SOURCE EXTRACT:
# # #

Using with Graph Data Science

This chapter provides an information on using the Neo4j Connector for Apache Spark with Neo4j’s Graph Data Science Library.

Neo4j’s Graph Data Science (GDS) Library lets data scientists benefit from powerful graph algorithms. It provides unsupervised machine learning methods and heuristics that learn and describe the topology of your graph. The GDS Library includes hardened graph algorithms with enterprise features, like deterministic seeding for consistent results and reproducible machine learning workflows.

GDS Algorithms are bucketed into 5 "families":

  • Community detection which detects group clusters and partition options

  • Centrality which helps compute the importance of a node in a graph

  • Heuristic Link Prediction which estimates the liklihood of nodes forming a relationship

  • Similarity which evaluates how alike 2 nodes are

  • Pathfinding & Search which finds optimal paths, evalutes route availability, and so on.

GDS Operates via Cypher

All of the functionality of GDS is used by issuing cypher queries. As such, it is easily accessible via Spark, because the Neo4j Connector for Apache Spark can issue Cypher queries and read their results back. This combination means that you can use Neo4j & GDS as a graph co-processor in an existing ML workflow that you may implement in Apache Spark.

Example

In the sample Zeppelin Notebook repository, there is a GDS example that can be run against a Neo4j Sandbox, showing how to use the two together.

Create a Virtual Graph in GDS Using Spark

This is very simple, straightforward code; it just constructs the right Cypher statement to create a virtual graph in GDS, and returns the results.

%pyspark
query = """
    CALL gds.graph.create('got-interactions', 'Person', {
      INTERACTS: {
        orientation: 'UNDIRECTED'
      }
    })
    YIELD graphName, nodeCount, relationshipCount, createMillis
    RETURN graphName, nodeCount, relationshipCount, createMillis
"""

df = spark.read.format("org.neo4j.spark.DataSource") \
    .option("url", host) \
    .option("authentication.type", "basic") \
    .option("authentication.basic.username", user) \
    .option("authentication.basic.password", password) \
    .option("query", query) \
    .option("partitions", "1") \
    .load()

# # #

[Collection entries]

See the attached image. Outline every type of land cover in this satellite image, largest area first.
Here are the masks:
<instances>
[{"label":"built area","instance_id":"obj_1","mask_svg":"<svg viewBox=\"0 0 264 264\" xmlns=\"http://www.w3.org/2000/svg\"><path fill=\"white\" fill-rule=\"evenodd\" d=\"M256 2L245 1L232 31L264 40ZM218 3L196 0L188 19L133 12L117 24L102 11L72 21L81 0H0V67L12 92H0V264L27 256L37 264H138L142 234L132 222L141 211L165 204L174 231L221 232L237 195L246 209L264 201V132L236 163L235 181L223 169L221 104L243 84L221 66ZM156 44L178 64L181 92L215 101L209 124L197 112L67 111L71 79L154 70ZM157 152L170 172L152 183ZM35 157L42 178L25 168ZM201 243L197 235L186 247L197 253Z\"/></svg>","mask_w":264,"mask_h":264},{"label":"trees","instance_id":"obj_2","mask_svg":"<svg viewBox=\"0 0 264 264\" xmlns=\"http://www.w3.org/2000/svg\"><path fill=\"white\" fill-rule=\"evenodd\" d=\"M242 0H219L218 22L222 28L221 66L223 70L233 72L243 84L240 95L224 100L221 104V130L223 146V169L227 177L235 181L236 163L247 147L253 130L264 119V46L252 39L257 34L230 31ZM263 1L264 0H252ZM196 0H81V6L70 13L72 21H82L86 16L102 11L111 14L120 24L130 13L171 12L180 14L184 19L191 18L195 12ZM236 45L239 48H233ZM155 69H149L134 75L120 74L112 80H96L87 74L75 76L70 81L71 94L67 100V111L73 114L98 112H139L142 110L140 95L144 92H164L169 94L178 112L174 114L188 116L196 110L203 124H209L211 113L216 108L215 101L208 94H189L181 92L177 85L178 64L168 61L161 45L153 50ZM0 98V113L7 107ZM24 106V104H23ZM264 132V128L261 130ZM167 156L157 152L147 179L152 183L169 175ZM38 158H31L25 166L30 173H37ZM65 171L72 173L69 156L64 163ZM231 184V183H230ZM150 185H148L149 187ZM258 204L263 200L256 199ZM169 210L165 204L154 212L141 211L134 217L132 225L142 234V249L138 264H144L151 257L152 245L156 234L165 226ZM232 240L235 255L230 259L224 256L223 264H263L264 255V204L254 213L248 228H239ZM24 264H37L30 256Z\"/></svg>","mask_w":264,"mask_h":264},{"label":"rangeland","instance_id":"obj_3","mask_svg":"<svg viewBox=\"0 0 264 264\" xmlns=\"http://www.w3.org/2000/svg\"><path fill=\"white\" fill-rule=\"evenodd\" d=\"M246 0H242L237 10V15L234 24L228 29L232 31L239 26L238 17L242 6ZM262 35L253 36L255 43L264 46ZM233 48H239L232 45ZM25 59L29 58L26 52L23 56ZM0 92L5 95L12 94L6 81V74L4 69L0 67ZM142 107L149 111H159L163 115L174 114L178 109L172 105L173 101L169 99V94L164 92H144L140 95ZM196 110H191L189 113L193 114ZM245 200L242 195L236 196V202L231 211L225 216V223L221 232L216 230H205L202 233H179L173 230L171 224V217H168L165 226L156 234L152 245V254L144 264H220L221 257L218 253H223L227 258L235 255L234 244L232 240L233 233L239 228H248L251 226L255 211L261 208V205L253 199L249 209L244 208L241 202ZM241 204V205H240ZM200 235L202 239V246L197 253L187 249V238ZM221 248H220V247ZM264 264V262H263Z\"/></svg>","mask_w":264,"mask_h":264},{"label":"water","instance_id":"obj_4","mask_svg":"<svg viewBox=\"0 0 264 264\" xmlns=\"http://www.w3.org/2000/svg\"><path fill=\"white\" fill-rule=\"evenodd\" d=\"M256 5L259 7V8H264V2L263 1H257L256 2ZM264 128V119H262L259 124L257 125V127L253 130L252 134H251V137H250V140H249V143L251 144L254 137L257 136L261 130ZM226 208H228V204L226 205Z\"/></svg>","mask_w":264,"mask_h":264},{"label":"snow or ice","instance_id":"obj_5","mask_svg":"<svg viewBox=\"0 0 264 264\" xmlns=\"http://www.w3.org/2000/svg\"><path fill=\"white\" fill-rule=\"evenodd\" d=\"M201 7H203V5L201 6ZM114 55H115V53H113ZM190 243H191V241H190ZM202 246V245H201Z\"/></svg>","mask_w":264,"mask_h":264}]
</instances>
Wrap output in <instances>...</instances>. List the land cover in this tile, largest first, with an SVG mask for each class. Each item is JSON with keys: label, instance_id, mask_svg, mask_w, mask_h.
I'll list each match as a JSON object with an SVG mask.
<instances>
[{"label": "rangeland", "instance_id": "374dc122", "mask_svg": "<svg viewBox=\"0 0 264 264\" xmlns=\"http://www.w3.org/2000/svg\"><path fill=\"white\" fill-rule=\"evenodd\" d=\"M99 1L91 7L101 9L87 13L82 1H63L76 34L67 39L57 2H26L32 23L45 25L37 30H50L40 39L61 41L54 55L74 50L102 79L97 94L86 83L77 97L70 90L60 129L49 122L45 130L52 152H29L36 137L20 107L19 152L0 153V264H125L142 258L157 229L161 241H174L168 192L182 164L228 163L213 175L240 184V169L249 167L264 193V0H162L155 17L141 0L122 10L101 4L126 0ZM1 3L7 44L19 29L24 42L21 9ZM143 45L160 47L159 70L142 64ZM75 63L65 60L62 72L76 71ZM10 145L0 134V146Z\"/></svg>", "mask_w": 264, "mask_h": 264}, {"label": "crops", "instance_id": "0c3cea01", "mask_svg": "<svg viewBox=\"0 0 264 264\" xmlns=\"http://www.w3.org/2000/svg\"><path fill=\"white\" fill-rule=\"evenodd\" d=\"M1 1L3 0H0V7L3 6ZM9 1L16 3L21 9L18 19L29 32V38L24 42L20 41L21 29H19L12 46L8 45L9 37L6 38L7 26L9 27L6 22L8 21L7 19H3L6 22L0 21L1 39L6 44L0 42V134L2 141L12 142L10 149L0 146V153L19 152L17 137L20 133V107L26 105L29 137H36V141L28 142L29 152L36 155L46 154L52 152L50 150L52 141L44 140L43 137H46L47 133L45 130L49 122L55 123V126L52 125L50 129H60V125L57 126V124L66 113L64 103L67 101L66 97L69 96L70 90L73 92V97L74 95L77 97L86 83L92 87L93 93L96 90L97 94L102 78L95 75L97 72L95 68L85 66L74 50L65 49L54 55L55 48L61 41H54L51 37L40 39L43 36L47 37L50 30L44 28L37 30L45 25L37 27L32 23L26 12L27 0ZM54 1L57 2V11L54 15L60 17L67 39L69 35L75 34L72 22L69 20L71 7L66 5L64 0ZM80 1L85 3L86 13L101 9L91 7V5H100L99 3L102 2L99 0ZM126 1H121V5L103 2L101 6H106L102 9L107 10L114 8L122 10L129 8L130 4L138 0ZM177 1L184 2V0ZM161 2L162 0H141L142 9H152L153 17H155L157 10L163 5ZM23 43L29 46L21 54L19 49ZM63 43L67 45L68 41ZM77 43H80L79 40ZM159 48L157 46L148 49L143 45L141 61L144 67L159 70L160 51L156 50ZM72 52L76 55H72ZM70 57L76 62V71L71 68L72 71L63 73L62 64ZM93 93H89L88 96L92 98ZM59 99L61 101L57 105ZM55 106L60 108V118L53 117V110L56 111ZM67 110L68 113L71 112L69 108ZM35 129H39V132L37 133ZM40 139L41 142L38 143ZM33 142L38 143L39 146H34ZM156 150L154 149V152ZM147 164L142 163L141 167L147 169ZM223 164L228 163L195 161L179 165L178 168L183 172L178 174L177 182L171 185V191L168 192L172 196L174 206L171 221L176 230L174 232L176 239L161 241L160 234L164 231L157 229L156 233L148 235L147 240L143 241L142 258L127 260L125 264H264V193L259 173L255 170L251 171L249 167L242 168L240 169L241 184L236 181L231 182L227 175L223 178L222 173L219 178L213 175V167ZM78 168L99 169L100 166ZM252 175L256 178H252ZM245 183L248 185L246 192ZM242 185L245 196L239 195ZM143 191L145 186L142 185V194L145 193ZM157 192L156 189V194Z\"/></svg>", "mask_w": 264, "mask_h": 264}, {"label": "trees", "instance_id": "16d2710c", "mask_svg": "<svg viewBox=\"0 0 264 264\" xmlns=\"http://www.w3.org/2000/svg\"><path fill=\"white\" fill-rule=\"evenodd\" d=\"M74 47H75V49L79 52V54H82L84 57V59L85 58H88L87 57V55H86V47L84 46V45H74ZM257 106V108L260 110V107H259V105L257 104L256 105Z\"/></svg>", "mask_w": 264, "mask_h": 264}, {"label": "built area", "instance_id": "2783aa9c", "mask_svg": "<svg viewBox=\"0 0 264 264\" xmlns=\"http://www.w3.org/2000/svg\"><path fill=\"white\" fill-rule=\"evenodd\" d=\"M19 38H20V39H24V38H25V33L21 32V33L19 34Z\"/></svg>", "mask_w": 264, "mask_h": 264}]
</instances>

# # #

TASK INSTRUCTIONS:
(a) Reproduce everything in the Graph Data Science extract from "Neo4j’s Graph Data Science (GDS)" down to "availability, and so on.", switching "topology" to "structure".
(b) Proceed with the Graph Data Science text from where it stops.

OUTPUTS BY TASK:
(a)
Neo4j’s Graph Data Science (GDS) Library lets data scientists benefit from powerful graph algorithms. It provides unsupervised machine learning methods and heuristics that learn and describe the structure of your graph. The GDS Library includes hardened graph algorithms with enterprise features, like deterministic seeding for consistent results and reproducible machine learning workflows.

GDS Algorithms are bucketed into 5 "families":

  • Community detection which detects group clusters and partition options

  • Centrality which helps compute the importance of a node in a graph

  • Heuristic Link Prediction which estimates the liklihood of nodes forming a relationship

  • Similarity which evaluates how alike 2 nodes are

  • Pathfinding & Search which finds optimal paths, evalutes route availability, and so on.

(b)
If you get a "Graph Already Exists" error, take a look at this FAQ.
Ensure partitions is set to 1. You do not want to execute this query in parallel, only once.
When you use stored procedures, you must include a RETURN clause

Run a GDS Analysis and Stream the Results Back

To run an analysis, the result is just another Cypher query, executed as a spark read from Neo4j.

%pyspark

query = """
    CALL gds.pageRank.stream('got-interactions')
    YIELD nodeId, score
    RETURN gds.util.asNode(nodeId).name AS name, score
"""

df = spark.read.format("org.neo4j.spark.DataSource") \
    .option("url", host) \
    .option("authentication.type", "basic") \
    .option("authentication.basic.username", user) \
    .option("authentication.basic.password", password) \
    .option("query", query) \
    .option("partitions", "1") \
    .load()

df.show()
Ensure partitions is set to 1. The algorithm should only be executed once.

Streaming versus Persisting GDS Results

When running GDS algorithms the library gives you the choice of either streaming the results of the algorithm back the caller, or mutating the underlying graph. Using GDS together with spark provides an additional option of transforming or otherwise using a GDS result. Ultimately, either modality will work with the Neo4j Connector for Apache Spark, and it is left up to your option what’s best for your use case.

If you have an architecture where the GDS algorithm is being run on a read replica or separate stand-alone instance, it may be convenient to stream the results back (as you cannot write them to a read replica), and then use the connector’s write functionality to take that stream of results and write them back to a different Neo4j connection, i.e. to a regular causal cluster.